Dataset entries
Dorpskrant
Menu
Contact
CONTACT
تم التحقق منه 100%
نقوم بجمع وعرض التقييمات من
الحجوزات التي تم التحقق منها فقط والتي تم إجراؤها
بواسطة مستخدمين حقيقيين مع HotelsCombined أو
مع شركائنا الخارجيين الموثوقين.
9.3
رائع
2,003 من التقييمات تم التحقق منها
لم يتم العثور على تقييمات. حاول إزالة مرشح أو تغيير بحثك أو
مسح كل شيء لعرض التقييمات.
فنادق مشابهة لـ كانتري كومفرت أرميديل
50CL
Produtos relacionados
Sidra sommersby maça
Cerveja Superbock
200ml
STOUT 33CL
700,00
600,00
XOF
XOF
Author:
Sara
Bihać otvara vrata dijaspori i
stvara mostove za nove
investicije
...
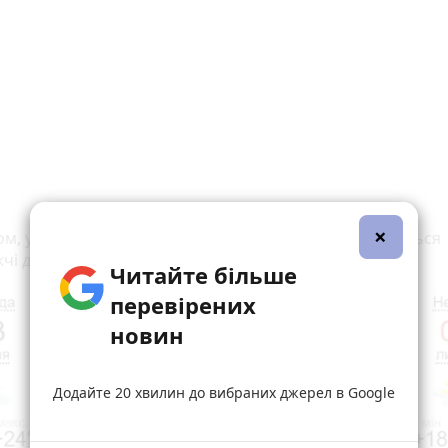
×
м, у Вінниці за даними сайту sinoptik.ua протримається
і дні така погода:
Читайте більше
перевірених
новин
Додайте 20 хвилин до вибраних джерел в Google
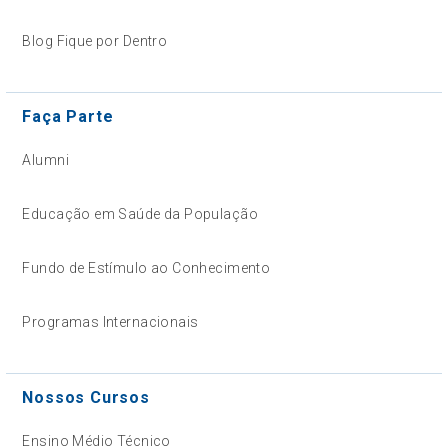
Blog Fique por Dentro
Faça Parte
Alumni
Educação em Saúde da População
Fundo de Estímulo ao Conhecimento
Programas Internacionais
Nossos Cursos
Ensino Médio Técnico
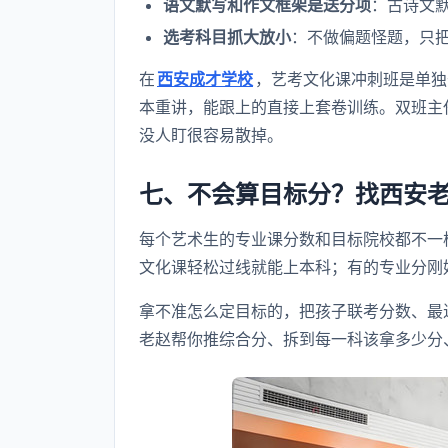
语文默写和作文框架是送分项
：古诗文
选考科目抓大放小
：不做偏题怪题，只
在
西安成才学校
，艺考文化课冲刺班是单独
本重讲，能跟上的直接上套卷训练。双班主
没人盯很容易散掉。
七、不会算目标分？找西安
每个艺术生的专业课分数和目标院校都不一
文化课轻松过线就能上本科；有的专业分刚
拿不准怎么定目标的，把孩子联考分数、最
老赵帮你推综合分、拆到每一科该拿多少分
* * *
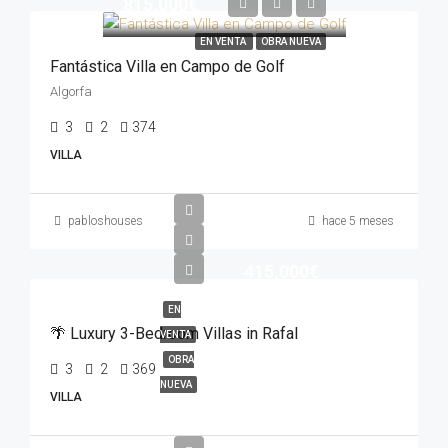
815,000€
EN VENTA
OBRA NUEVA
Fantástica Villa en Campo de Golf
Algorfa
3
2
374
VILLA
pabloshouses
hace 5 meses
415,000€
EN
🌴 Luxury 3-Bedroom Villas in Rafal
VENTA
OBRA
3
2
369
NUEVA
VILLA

Exercise aim
Reproduce verbatim the part of the items that opens with the line containing "Blog Fique por Dentro" and closes with the line containing "Ensino Médio Técnico", including both of those lines.

Answer below
Blog Fique por Dentro
Faça Parte
Alumni
Educação em Saúde da População
Fundo de Estímulo ao Conhecimento
Programas Internacionais
Nossos Cursos
Ensino Médio Técnico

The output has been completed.